_Document passage_:
# # # # #

U.S. should shun hair-of-the-dog housing plan

August 4, 2010

Is it time for another “free” lunch? One Wall Street idea to boost U.S. growth is for the government to loosen rules so millions more Americans can refinance mortgages, thereby freeing up cash for spending. A desperate Washington might be tempted, but should think twice. It’s too reminiscent of how the economy first fell into trouble.

A top Morgan Stanley economist ran the “slam dunk stimulus” plan past the Senate Budget Committee on Tuesday. With the political mood making it almost impossible to contemplate spending more taxpayer money to juice demand, the bank’s economists are suggesting a different route to a stimulus — namely having government-run mortgage lenders loosen the refinancing rules on 37 million mortgages they currently guarantee. That would open the door to many homeowners who haven’t been able to take advantage of the current low interest rates because they owe more than their homes are worth, are unemployed or have low credit scores.

The logic is that with the government already on the hook for these loans, there’s nothing to lose from dispensing with any creditworthiness criteria for refinancing. The median interest rate on the mortgages concerned is 5.75 percent. These loans, the thinking goes, could be refinanced to around 4.5 percent. The 125 basis-point reduction would leave a borrower with a typical $200,000 mortgage better off to the tune of $2,500 a year. If, as Morgan Stanley guesstimates, half the affected homeowners took advantage of this, they would collectively have an extra $46 billion a year burning a hole in their pockets.

# # # # #

_Entries supplied_:
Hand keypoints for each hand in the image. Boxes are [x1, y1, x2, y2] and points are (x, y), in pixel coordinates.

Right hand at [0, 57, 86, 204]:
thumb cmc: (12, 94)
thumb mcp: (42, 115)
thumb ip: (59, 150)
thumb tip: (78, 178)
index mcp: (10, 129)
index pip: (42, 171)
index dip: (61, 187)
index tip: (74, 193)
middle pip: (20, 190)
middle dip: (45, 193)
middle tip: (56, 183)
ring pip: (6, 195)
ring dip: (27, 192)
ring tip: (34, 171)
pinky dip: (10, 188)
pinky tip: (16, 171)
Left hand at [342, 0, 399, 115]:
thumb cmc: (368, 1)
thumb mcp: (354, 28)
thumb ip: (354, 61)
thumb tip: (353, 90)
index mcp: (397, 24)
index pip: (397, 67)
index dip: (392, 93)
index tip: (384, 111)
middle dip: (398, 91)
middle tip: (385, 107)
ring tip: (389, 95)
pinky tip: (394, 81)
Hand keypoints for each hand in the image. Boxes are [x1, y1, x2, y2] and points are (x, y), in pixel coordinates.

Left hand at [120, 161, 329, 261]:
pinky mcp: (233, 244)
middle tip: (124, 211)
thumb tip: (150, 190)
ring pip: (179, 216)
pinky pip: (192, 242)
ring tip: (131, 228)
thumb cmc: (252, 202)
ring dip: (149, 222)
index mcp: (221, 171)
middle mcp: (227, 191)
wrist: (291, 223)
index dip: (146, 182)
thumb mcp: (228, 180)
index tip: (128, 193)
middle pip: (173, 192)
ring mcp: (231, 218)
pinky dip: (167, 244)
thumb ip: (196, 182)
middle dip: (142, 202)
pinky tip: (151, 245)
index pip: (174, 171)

# # # # #

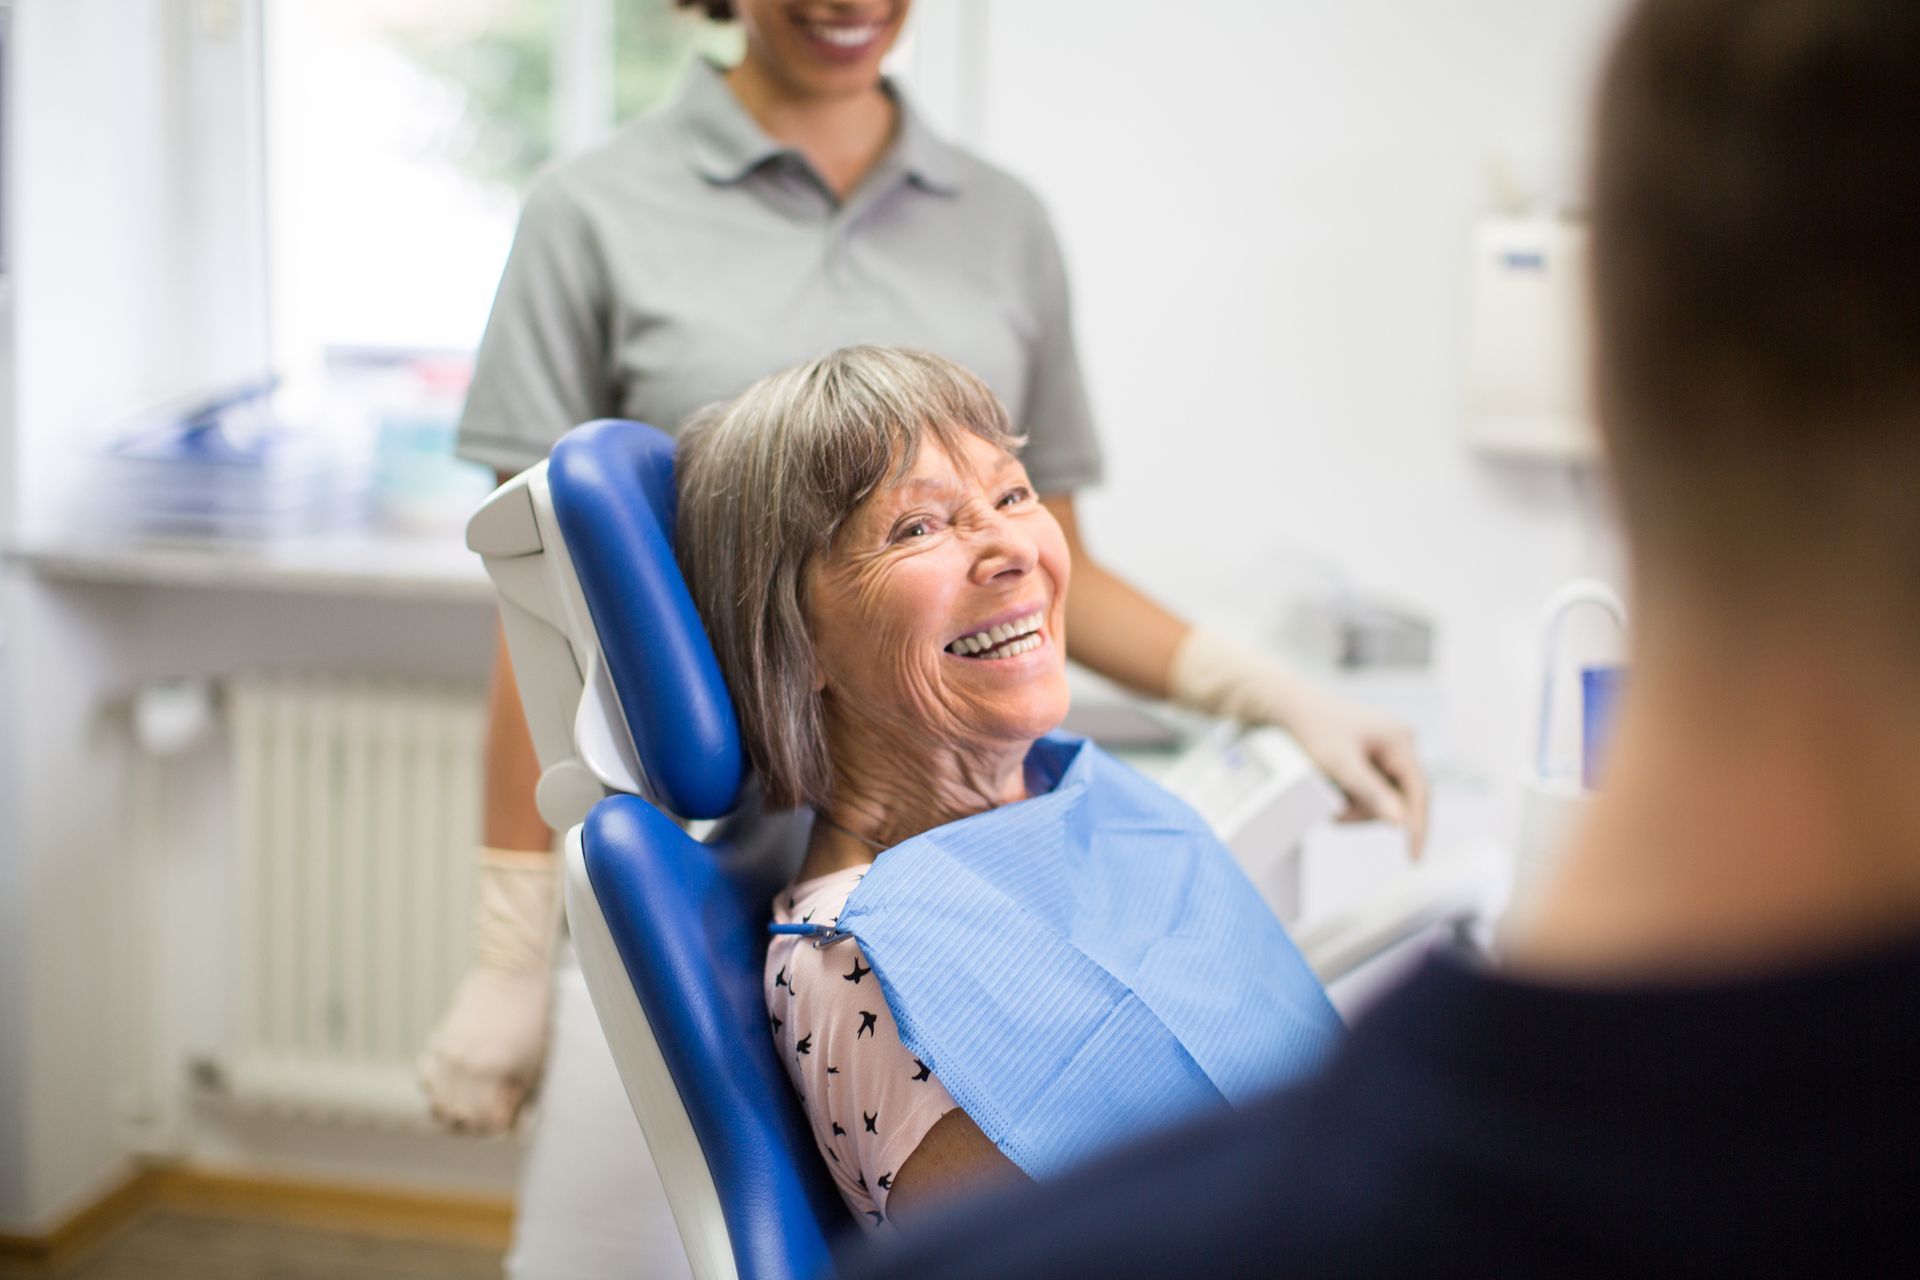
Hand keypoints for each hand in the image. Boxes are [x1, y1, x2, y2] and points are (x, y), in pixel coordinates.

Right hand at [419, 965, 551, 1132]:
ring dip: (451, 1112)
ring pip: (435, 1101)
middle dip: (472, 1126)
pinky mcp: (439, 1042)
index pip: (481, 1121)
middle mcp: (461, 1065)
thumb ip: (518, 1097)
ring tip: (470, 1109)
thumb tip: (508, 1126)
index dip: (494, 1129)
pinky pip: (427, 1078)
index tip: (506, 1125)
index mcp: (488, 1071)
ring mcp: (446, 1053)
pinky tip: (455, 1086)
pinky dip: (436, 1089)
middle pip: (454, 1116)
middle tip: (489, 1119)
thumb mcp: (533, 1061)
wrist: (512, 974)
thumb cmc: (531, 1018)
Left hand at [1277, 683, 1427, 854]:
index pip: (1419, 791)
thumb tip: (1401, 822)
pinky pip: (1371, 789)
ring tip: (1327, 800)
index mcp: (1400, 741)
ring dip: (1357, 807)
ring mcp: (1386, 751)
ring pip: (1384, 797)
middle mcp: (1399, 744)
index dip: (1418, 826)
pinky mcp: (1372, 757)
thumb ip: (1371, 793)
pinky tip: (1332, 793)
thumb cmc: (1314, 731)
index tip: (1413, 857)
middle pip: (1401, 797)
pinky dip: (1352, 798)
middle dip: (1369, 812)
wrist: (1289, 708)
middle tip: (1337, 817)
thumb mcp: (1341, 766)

# # # # #

_Instructions_:
1. In the housing-plan commentary, why do the bank's economists see nothing to lose in dropping creditworthiness criteria for refinancing? Answer in one to three sentences.
2. Carry on the housing-plan commentary from the point where it stops.

_Responses in order_:
1. The government is already on the hook for these loans, so the economists reason that nothing is lost by dispensing with creditworthiness criteria for refinancing them.

2.
One problem is that the government has already tried to streamline the refinancing process with little success. Another is figuring out who would pay any associated fees. But most importantly, the whole idea seems like a deliberate re-creation of the super-cheap credit and lax lending standards that led to the financial crisis in the first place. That’s counter to the White House message that America needs a “new foundation” built on fiscal prudence.

Then again, the approach of elections in November means Washington is filled with jittery politicians who might latch onto a “hair of the dog” fix for a sluggish economy. Better they push themselves away from the bar.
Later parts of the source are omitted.